(Don’t) Look at Me!

Attention-starved I’m not.  If I could have figured out how to have a wedding without being the center of attention, I would have done it.  When I was in 4-H and took sewing projects, at the end of the summer we had to participate in the Fashion Review and model our outfits.  Are you kidding me?  I have to get up on stage, by myself, and walk around while thousands of a hundred people watch me?  The best tip I ever got was to find something on the wall at the back just above the crowd, and look at it instead of the people.  Then, when I got old enough, I actually had to speak, to describe other girls’ outfits while they modeled.  My only consolation there was that I was over on the corner of the stage and hopefully most of the crowd was paying more attention to the model.  Then there were the demonstrations.  Each year, every member had to give a demonstration for the club.  You had to make a poster and give a little talk or demonstration about something related to one of your projects.  Fine.  Not so bad in front of your own club, and sometimes only a small group of them.  But at the county level, they also had demonstration competitions.  Which I participated in.  Twice.  Fortunately, it was a team demonstration, and I was paired with my cousin, who is as extroverted as I am introverted.  (You know how sometimes in college classes they have you take those personality profiles and then you get a series of four letters to describe you?  Sometimes my other letters would change, but I never failed to get the ‘I’ for introverted.)  My cousin was, and is, very outgoing and doesn’t know a stranger.  (Seriously.  I visited her at college once and she spoke to every single person we met on the way to anywhere.  Seriously.)  She was interested in theater, so of course she ate that stuff up.  And I got to play kind of a ‘straight man’ to her bubbliness.  Anyway, we won in our category twice.  And had to do the demonstrations again at the state fair.  Twice.  The agony!  One year we even got Outstanding of the Day at the state fair, but that may have been due more to the fact that we had homemade ice cream for the judges to taste than to my actual speaking skills!

** Stored rows **
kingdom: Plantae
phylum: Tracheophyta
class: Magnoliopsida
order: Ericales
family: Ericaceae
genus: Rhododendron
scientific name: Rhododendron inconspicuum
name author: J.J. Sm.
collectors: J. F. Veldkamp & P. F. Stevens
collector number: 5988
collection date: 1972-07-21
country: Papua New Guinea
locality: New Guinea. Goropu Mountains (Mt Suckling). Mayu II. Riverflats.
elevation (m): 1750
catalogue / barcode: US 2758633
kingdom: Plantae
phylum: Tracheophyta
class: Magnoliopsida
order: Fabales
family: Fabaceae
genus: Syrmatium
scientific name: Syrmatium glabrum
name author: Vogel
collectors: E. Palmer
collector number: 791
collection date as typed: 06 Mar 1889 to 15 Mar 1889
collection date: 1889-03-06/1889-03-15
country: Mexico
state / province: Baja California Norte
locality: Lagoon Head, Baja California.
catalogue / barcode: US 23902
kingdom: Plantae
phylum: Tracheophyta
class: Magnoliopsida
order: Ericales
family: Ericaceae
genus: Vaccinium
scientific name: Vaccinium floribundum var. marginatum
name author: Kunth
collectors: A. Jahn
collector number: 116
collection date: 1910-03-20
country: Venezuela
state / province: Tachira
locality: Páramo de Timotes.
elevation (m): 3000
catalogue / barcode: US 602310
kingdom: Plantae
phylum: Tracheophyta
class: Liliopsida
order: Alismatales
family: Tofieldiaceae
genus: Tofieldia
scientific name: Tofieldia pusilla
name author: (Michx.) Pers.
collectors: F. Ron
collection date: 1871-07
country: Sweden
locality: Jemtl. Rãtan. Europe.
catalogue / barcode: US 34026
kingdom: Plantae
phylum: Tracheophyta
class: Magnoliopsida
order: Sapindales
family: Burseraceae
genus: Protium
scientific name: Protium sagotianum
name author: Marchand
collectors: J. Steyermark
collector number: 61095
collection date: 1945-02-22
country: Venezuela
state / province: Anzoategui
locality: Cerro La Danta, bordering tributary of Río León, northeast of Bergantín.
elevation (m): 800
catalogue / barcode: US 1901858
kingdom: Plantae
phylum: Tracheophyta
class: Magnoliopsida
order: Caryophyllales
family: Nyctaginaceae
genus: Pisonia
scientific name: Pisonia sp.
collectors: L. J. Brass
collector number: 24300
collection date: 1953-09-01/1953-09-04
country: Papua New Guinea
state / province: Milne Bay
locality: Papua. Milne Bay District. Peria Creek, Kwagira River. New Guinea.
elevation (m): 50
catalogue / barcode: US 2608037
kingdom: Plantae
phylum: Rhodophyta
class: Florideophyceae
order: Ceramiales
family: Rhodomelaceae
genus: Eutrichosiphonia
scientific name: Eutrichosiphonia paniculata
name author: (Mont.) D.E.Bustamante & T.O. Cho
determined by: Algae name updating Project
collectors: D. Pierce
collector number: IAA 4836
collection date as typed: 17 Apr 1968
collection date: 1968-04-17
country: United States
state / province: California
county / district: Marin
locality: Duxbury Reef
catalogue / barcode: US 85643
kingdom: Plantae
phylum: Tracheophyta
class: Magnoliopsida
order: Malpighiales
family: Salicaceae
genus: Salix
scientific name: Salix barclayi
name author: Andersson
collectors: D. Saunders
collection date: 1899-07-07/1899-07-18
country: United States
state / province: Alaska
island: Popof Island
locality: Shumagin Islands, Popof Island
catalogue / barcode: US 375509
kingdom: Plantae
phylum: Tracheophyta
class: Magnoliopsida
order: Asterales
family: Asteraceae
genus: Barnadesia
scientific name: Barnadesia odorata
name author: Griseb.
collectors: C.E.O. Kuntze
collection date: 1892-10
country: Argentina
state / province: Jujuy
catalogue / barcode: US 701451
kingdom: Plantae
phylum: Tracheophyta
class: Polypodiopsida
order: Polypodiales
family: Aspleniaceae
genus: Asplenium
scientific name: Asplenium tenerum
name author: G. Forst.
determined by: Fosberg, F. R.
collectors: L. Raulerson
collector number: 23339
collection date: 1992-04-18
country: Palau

** Set task **
Write a continuation of the essay about being an introvert in 4-H, starting right after its final sentence. The items have no connection to the text.

** Answer to the exercise **
I like to bake and I usually make and decorate my kids’ birthday cakes.  My husband likes to accuse me of being a show-off.  And it’s true that I am very happy to have people ooh and aah over my creations.  But I don’t want any of the attention.  I’m like the Wizard of Oz…”Pay no attention to the (wo)man behind the curtain!”  But because I am so quiet, it takes me a long time to get to know people.  Several years ago, I realized my conversational philosophy was something like, “If they want me to know something about them, they’ll tell me.  And if they want to know something about me, they’ll ask.”  Which is completely contradictory and doesn’t work.  I also don’t like change.  If I have been working with a certain group a people for an extended time, I dislike having a new person included, or even worse replace a member of that group.  It has nothing to do with the actual person, but with my comfort level and having to get to know someone new.  I have a friend at work who is excellent at asking questions to learn more about someone.  That just doesn’t come naturally to me.

You might wonder then, why I am a teacher when I have to speak in front of students every day.  It’s not the same thing, especially with little kids.  Little kids (for the most part) think everything you do is awsome.  Little kids think that I am an artist.  (I’m not.  I have gottten fairly competent at drawing things that I draw a lot.)  Little kids think I can sing.  (Hah!  I come from a long line of “singers” who cannot carry a tune in a bucket!)  Well, now it just sounds like I sit in front of my students feeling superior all day.  I don’t.  The point is, it’s just not the same thing.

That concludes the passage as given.